# WHAT YOU ARE ASKED TO DO:
Please return the lines, both ends included, that run from the one containing "ring tip: (273, 317)" to the last line of the data below, exactly and alone.

# DATA FOR THIS TASK:
= Beginning of Section =

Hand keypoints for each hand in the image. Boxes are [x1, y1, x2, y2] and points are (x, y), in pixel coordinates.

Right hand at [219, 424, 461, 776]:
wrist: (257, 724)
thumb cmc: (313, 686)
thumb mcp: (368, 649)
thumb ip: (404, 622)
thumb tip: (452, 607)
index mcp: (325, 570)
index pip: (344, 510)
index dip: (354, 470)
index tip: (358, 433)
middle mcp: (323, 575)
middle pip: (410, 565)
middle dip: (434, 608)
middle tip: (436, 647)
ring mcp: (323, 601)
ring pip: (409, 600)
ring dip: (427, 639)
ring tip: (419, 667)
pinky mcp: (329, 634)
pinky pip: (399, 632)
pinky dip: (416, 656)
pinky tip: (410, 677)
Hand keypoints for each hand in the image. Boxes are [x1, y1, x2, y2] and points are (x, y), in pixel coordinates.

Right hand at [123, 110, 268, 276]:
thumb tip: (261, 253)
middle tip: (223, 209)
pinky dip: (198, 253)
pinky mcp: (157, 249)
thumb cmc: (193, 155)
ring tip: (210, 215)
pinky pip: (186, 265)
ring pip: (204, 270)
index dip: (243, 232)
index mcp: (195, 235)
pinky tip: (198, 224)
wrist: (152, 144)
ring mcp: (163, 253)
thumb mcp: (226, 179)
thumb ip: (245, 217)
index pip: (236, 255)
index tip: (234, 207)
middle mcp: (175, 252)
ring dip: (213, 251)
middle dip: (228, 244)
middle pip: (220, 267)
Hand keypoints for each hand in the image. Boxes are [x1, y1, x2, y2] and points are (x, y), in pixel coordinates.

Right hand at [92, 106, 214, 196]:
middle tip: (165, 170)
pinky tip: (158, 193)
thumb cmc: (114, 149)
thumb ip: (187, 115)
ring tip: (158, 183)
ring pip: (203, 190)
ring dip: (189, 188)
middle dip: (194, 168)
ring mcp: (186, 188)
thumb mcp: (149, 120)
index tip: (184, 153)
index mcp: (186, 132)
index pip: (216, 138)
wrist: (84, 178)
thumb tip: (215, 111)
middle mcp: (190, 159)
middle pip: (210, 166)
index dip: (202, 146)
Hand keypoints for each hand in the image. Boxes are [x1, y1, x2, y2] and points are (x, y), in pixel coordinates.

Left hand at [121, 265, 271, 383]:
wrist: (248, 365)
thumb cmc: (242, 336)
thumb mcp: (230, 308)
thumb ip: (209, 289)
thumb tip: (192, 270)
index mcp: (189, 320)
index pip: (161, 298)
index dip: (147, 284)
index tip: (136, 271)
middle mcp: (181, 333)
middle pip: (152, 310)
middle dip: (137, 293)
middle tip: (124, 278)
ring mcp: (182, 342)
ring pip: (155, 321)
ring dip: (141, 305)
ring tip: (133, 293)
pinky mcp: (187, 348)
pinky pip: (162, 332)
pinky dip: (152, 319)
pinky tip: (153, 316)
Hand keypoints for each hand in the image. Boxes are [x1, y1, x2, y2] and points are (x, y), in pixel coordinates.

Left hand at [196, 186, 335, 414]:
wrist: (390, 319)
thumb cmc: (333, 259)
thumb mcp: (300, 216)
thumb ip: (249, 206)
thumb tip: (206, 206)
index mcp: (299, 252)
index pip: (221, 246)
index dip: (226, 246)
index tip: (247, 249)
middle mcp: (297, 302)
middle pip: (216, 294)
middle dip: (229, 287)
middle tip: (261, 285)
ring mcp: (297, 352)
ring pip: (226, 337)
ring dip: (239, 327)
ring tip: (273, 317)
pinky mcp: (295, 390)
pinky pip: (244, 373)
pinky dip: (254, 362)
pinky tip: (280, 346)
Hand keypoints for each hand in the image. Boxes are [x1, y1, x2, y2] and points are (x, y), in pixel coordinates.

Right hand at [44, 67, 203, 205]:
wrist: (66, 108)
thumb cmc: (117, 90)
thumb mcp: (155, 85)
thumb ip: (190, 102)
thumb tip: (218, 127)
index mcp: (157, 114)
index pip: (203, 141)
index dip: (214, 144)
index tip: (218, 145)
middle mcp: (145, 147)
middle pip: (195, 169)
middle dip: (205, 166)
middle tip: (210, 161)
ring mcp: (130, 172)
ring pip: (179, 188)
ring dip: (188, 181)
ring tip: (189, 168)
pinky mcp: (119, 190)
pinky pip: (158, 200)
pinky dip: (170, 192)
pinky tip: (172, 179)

= End of Section =

# COMPLETED EXERCISE:
ring tip: (273, 317)
pinky mcp: (295, 390)
pinky pip: (244, 373)
pinky dip: (254, 362)
pinky tip: (280, 346)
Hand keypoints for each hand in the image. Boxes are [x1, y1, x2, y2] and points are (x, y), in pixel coordinates.

Right hand at [44, 67, 203, 205]:
wrist: (66, 108)
thumb cmc: (117, 90)
thumb mcp: (155, 85)
thumb ip: (190, 102)
thumb tip: (218, 127)
index mcp: (157, 114)
index pip: (203, 141)
index dip: (214, 144)
index tip: (218, 145)
middle mcp: (145, 147)
middle pip: (195, 169)
middle dip: (205, 166)
middle tip: (210, 161)
ring mcp: (130, 172)
ring pip: (179, 188)
ring dip: (188, 181)
ring tip: (189, 168)
pinky mcp: (119, 190)
pinky pip: (158, 200)
pinky dip: (170, 192)
pinky tip: (172, 179)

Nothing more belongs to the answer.